▸ **STUDY MATERIAL**
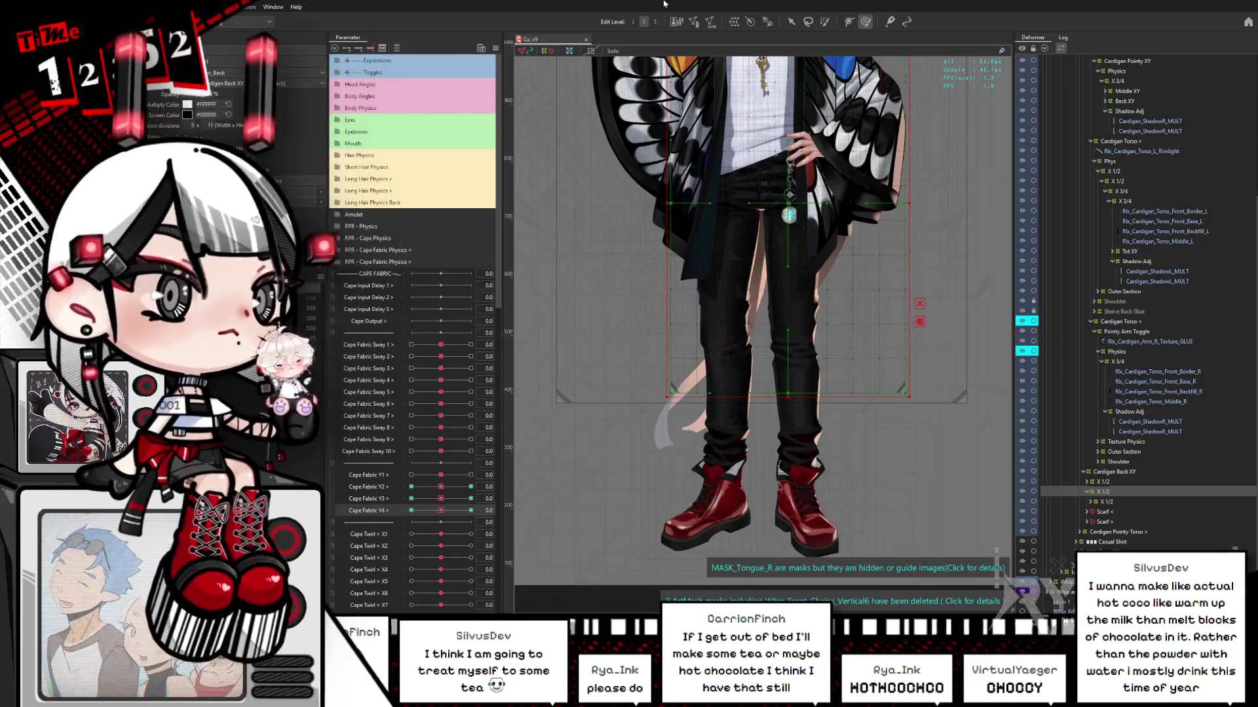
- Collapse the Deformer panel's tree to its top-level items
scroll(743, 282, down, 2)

---

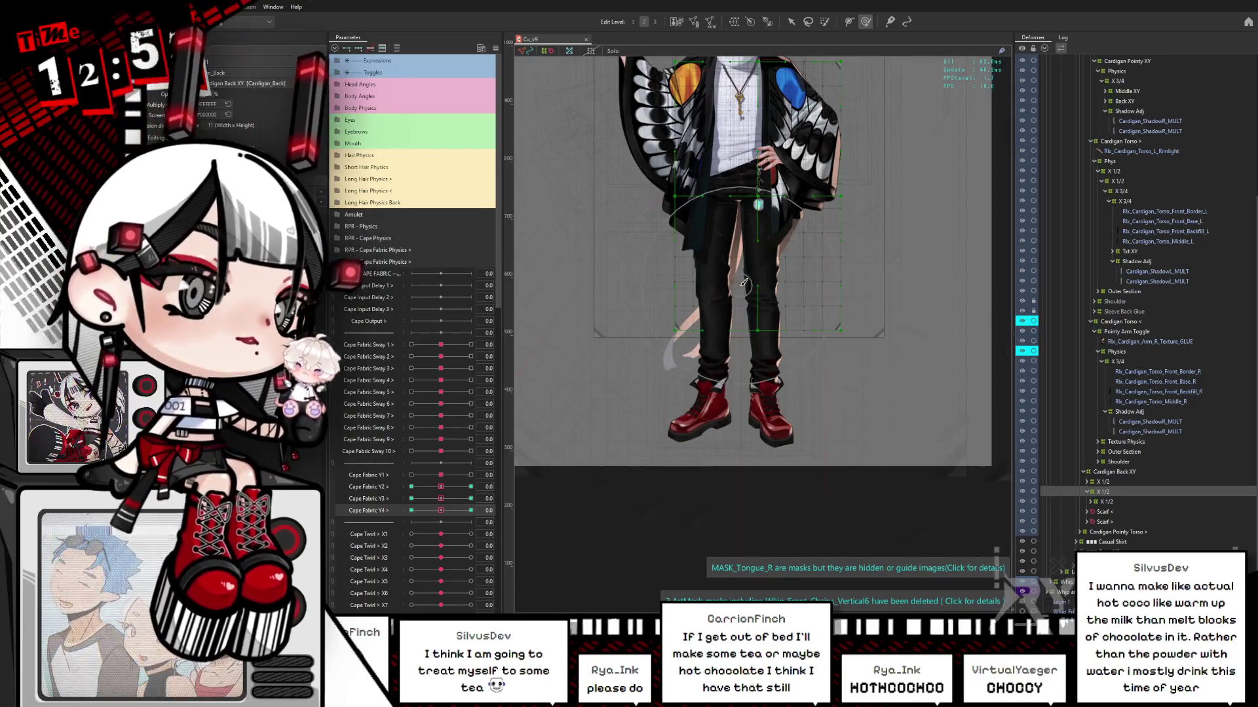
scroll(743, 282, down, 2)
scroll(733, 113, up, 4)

* * *

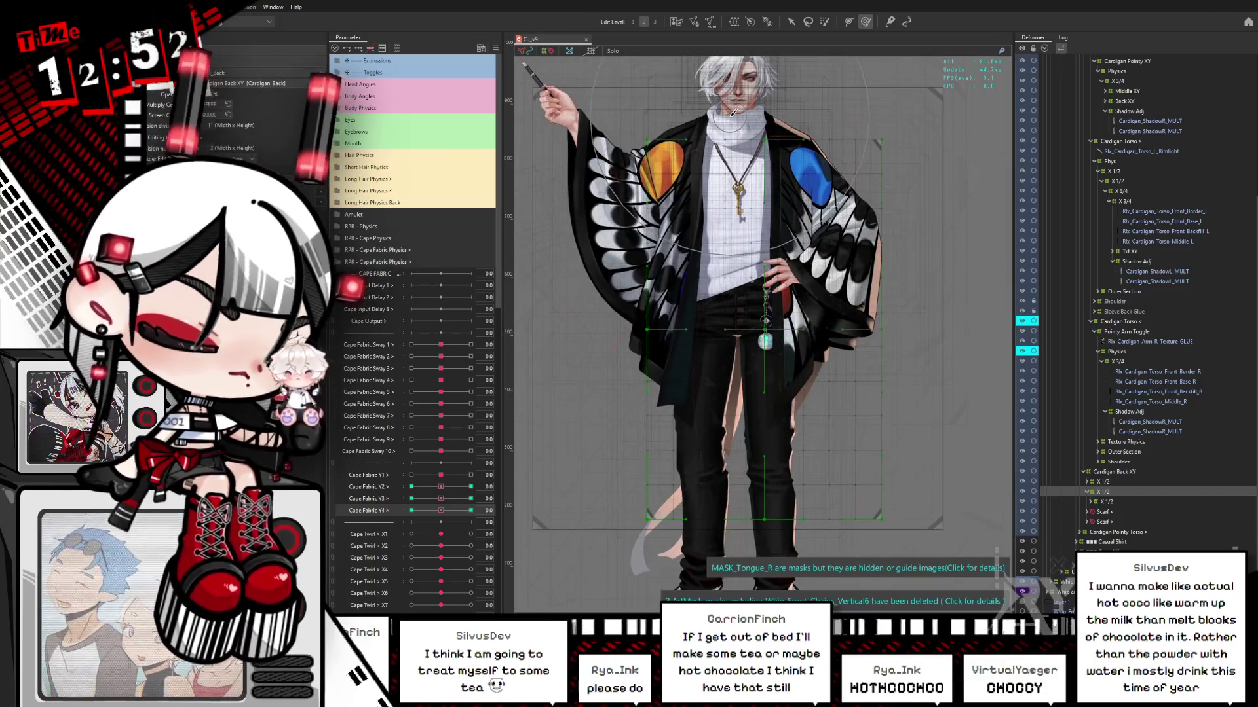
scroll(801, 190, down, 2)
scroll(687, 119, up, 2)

▸ **REQUIRED WORK**
Pick out and copy the lines of the entries that hold the string "scroll".

▸ **ANSWER BOX**
scroll(743, 282, down, 2)
scroll(743, 282, down, 2)
scroll(733, 113, up, 4)
scroll(801, 190, down, 2)
scroll(687, 119, up, 2)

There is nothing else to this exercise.